Consequently the local New South Wales government faces an “ongoing
catastrophe” over its wasted investment of almost $2 billion (£1.34 billion)
on the new Homebush Bay suburb.
The former Sydney City Councillor said the area, about 10 miles west of the
city centre, was now a “ghost town”, with the main train line to the city
operating “four times a day, off-peak, and not on weekends” and a lack of
any sense of vibrancy.
“Legacy depends far more on front-end strategy, connectivity decisions;
location, urban fabric, transport,” she wrote in the Sydney Morning Herald
newspaper on Thursday, in an article titled “Where
the Brits have us beaten”.
“It is not rocket science. Cities have always lived and died by connectivity.

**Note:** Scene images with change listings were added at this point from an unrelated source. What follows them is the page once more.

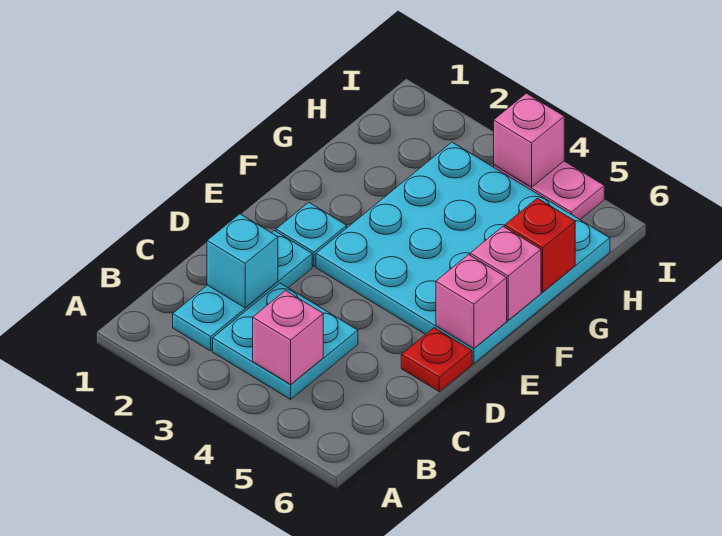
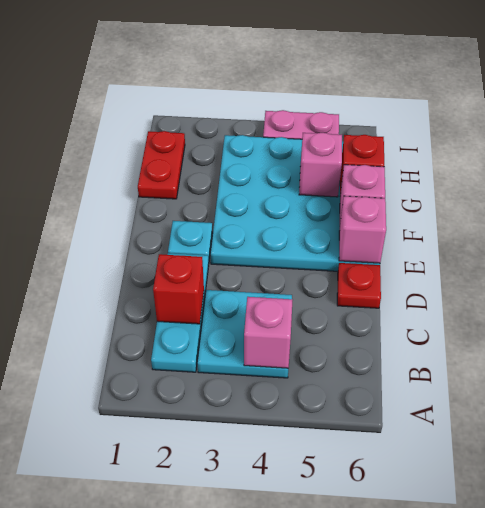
cyan 1x1 brick [207,214,278,308] -> red 1x1 brick [153,254,204,324]
none -> red 1x2 plate [138,131,185,199]
pink 1x1 brick [494,93,564,187] -> pink 1x1 brick moved to [299,133,342,197]

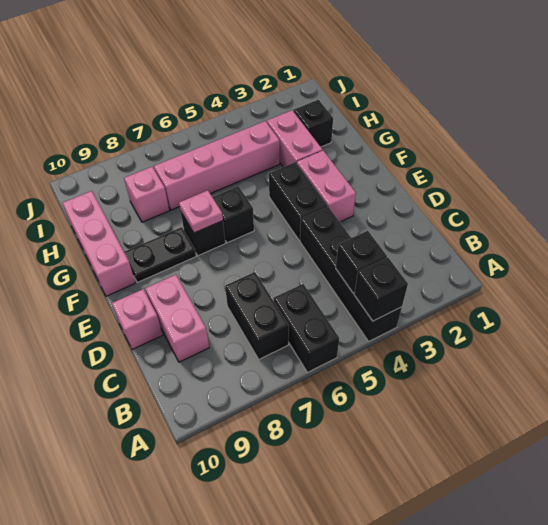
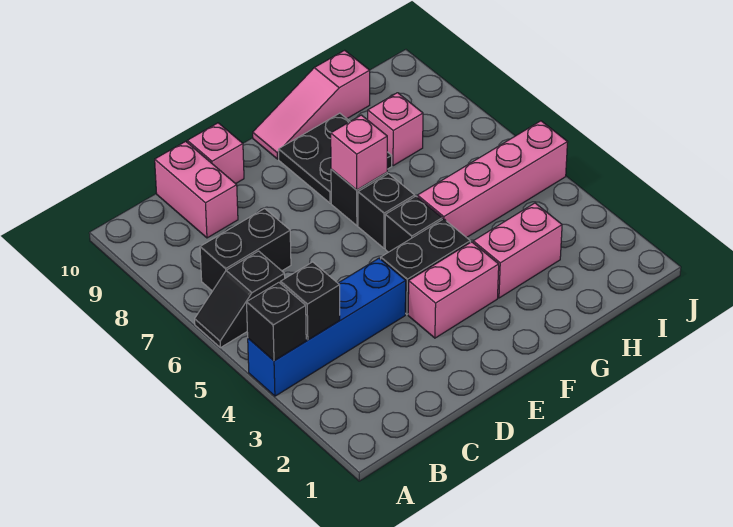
black 1x4 brick [300,207,402,341] -> blue 1x4 brick [248,258,406,396]
black 1x2 brick [273,284,339,373] -> black 1x2 slope [195,251,285,348]
pink 1x2 brick [145,275,209,362] -> pink 1x2 brick turned to [155,141,238,238]
pink 1x1 plate [179,190,223,233] -> pink 1x1 brick [331,115,387,190]
black 1x2 plate [124,227,196,283] -> black 2x2 plate [278,113,392,203]
pink 1x3 brick [63,191,135,296] -> pink 1x3 slope [253,50,370,159]
black 1x1 brick [294,100,333,147] -> black 1x1 brick moved to [385,196,442,252]
pink 1x4 brick [154,121,280,210] -> pink 1x4 brick turned to [417,121,567,238]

So it should be obvious that any Olympic legacy is only as good as its
connectivity.
“Yet Sydney, already tyrannised by distance, did everything possible to deny
such connectivity, forever. It never made sense. Despite our best efforts,
the place is a ghost town.”
A CGI impression of what the Queen Elizabeth Olympic Park could look like
post-Games (Picture: LEGACY COMPANY)
In comparison London planners identified a “rust-pocket that was accessible
but seedy, needing help” early on and created excellent transport links,
such as the Docklands rail systems, close to the 560 acre Olympic Park.

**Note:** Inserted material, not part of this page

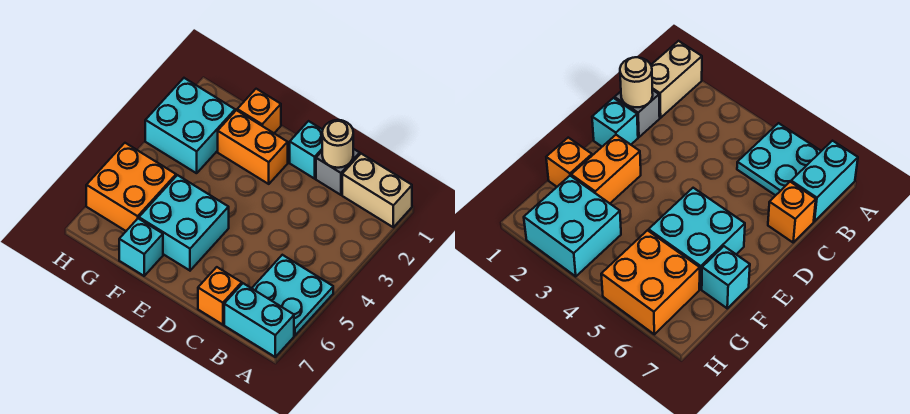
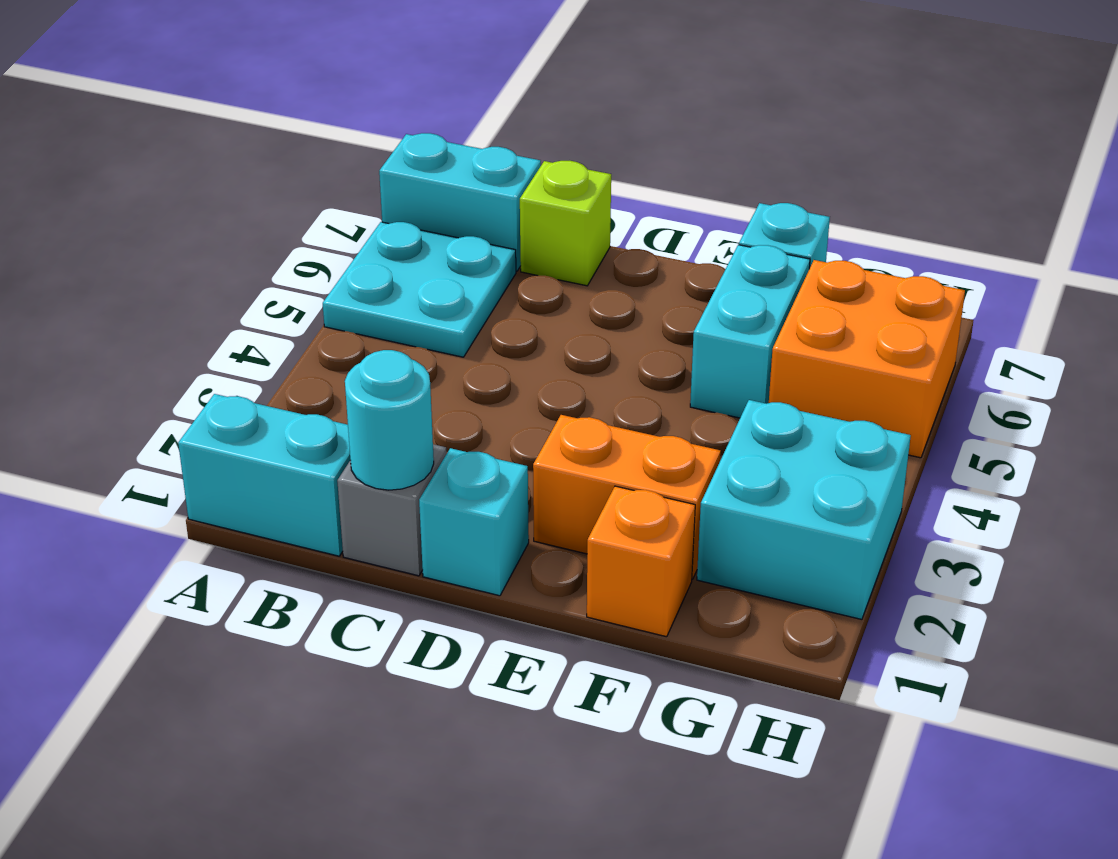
tan 1x2 brick [342,154,412,227] -> cyan 1x2 brick [178,394,350,556]
tan 1x1 round brick [322,120,353,168] -> cyan 1x1 round brick [345,350,434,490]
orange 1x1 brick [198,267,242,325] -> lime 1x1 brick [520,161,611,286]
cyan 2x2 brick [139,175,229,270] -> cyan 1x2 brick [690,245,810,418]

London also correctly decided to host events at city locations such as Hyde
Park, Greenwich and the Mall so the “Queen can watch cycling from a
Buckingham Palace balcony and the plebs can watch beach volleyball in Horse
Guards Parade”.
Problems were evident as early as 1990, three years before Sydney won its
Games bid and a decade before it hosted the Olympics, as senior bureaucrats
dismissed arguments to build the precinct in a centrally located area, such
as Darling Harbour.
But officials also had an “amazing” lack of plan to deal with toxic waste at
”one of the most contaminated sites in the world”, no understanding of its
location and link to the rest of the city while they also created “idiotic”
transport proposals.
The London
Legacy Development Corporation will revamp “Queen Elizabeth Olympic
Park”, in Stratford, east London, into a regenerated district with 8,000 new
homes, schools, nurseries and health centre.
It will also have new visitor attractions while the Olympics facilities will
continue to be used for sporting events.